#### 本文

[スペシャルインタビュー]

NGNの展望と課題を聞く(5):NGNのオープン化と放送・通信の融合

2007/01/31
(水)
SmartGridニューズレター編集部

NGN時代を迎えて、次世代ネットワーク(NGN=NXGN=Next Generation Network)と新世代ネットワーク(NWGN:New Generation Network)の混乱、NGNとインターネットの関係、NGNによるIPTVも含めたトリプル・プレイ・サービスの可能性、NGNと通信・放送の融合など、新しい課題の整理が求められています。そこで、現在慶應義塾大学 教授および独立行政法人情報通信研究機構(以下NICT)のプログラム・ディレクタとして、新世代ネットワーク・アーキテクチャなどの研究を進める青山友紀氏にお話をお聞きした。

########
#### 提供データ

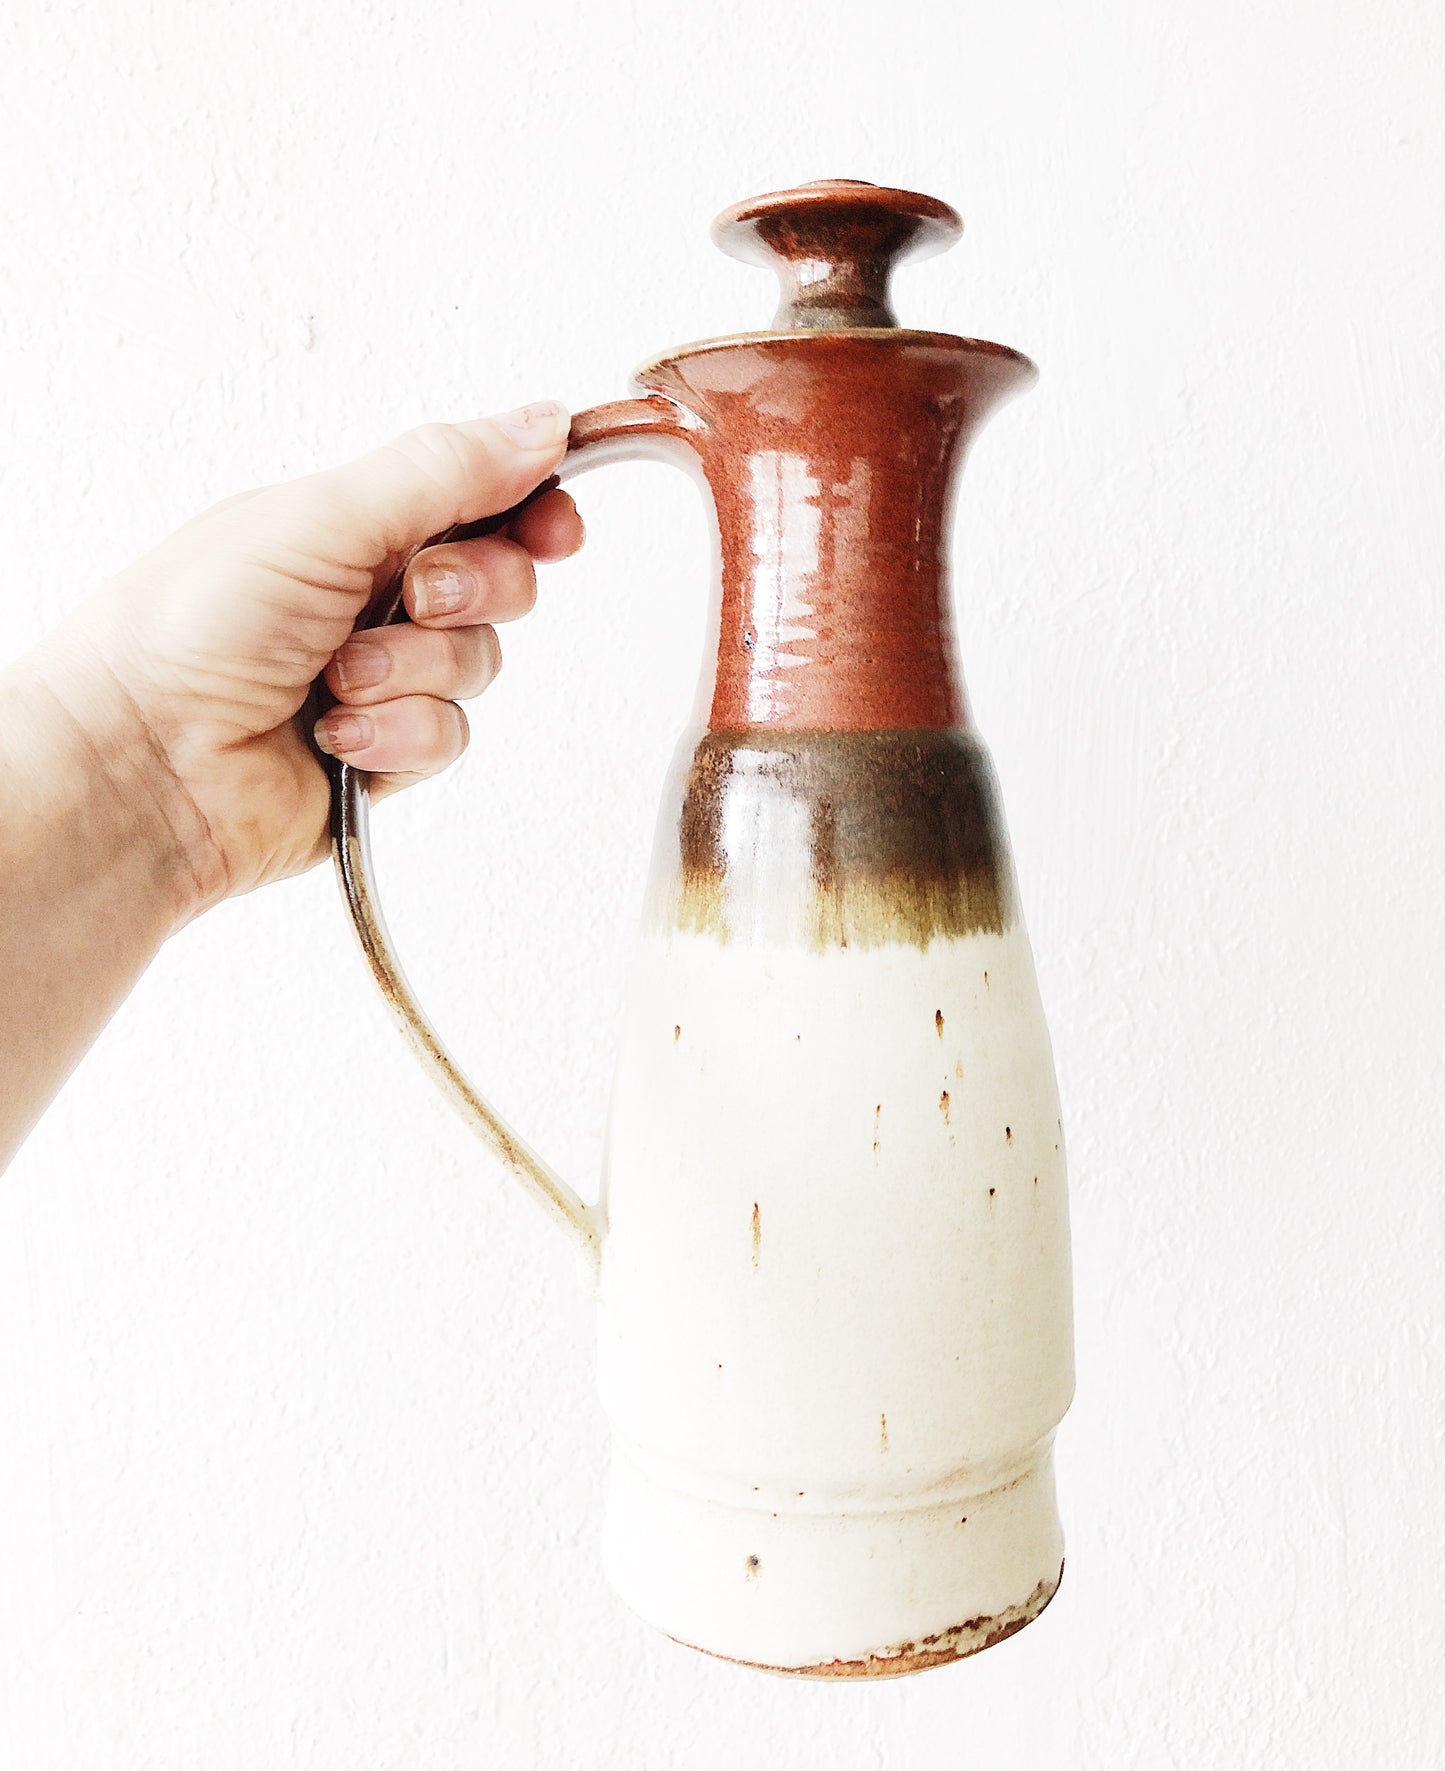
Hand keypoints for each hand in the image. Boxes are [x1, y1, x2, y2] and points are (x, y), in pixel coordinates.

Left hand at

########

#### 作業内容:
a – NGNについての本文が、整理が求められている新しい課題として挙げているものをすべて列挙してください。
b – NGNの展望と課題を扱う本文を、最後の文に続けて書き進めてください。

#### 解答:
a –
・次世代ネットワーク(NGN)と新世代ネットワーク(NWGN)の混乱
・NGNとインターネットの関係
・NGNによるIPTVも含めたトリプル・プレイ・サービスの可能性
・NGNと通信・放送の融合

b –
≪テーマ1≫:次世代ネットワーク(NXGN)と新世代ネットワーク(NWGN)の違い
≪テーマ2≫:NGNは、アナログ電話網、ISDN、ATMによるB-ISDNに次ぐ4回目のチャレンジ
≪テーマ3≫:インターネットの課題とNGNのねらい
≪テーマ4≫: NGN実現へのアプローチ:IPv6ベースへの拡充・発展か、IPベースの新ネットワークか
に続いて、今回は、
≪テーマ5≫:NGNのオープン化と放送・通信の融合
について語っていただきました。(文中、敬称略)
聞き手:インプレスR&D 標準技術編集部

NGNの展望と課題を聞く!

なぜ、NGNインタフェースのオープン化が必要なのか?

—前回、NGNのトランスポート・ストラタム、およびサービス・ストラタムの各レベルをオープンにできるように規定することの重要性のお話がありましたが、具体的にはどのようなことでしょうか

青山 図1を見てください。まず図1の右側に示す3つのインタフェースであるANI(Application to Network Interface、アプリケーション・ネットワーク・インタフェース)、他の網とのインタフェースであるNNI(Network to Network Interface、網間インタフェース)、ユーザー端末とのインタフェースであるUNI(User to Network Interface、ユーザー・網インタフェース)のところをオープンなインタフェースとして規定する必要があると思います。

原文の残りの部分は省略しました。